This risks leaving the UK isolated after Brexit, economically and politically. Unlike the EU, the WTO provides little protection from non-tariff barriers to trade. It is mostly about trade in goods and not services – but services account for 80% of the UK economy.
Nor is it true that the trade the UK carries out with the rest of the world is thanks to WTO rules alone. The EU has trade agreements with 68 other countries – these would lapse if we left without a deal.
Leaving without a deal would mean having to make up for a huge shortfall in lost trade with the EU. But non-EU countries would prioritise their trading relationship with the larger EU market over trade with an isolated UK.
Politically, the UK would be promoting a global free trade agenda when the very concept of free trade is under attack from its supposed closest ally. The global trading system was created after 1945 with US leadership; can it survive without it?

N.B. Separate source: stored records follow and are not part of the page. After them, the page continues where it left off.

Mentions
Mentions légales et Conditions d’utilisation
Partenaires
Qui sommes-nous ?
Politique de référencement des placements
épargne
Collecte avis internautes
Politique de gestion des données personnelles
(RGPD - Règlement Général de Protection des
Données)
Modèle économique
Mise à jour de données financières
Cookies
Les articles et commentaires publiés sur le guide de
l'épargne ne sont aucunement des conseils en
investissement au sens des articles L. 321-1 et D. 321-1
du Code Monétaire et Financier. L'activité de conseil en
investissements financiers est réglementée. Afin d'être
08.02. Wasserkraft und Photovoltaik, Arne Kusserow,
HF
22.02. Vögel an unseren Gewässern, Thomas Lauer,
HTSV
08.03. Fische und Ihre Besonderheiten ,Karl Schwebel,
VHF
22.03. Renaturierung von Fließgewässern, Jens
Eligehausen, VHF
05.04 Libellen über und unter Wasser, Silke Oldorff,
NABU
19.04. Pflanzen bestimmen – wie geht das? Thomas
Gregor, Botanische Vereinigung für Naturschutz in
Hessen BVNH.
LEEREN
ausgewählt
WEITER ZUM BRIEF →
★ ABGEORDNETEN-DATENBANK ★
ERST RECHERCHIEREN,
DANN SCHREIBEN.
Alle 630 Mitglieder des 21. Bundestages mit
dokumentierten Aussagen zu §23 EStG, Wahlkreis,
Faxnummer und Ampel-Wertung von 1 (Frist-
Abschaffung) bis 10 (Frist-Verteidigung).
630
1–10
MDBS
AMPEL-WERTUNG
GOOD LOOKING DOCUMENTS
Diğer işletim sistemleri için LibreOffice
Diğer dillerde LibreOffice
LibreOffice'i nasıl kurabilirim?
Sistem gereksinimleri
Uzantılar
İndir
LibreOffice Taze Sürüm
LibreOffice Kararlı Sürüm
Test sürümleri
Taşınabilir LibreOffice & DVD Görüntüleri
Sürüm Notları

Is Trump that bad? After all, he reached agreement with the EU last week. But that just demonstrates the UK’s weakness after Brexit. Trump did a deal with the EU Commission president because the EU is a market of 500 million people and a major rule-setter in global trade. Outside the EU, the UK would not have been represented at those talks. Don’t forget that pro-Brexit Trump has put a 25% tariff on UK steel exports to the US on grounds of “national security”.
A weakened WTO might survive the Trump presidency, but in the big game of global trade politics it will be the EU and China that are on the pitch with the UK left on the bench.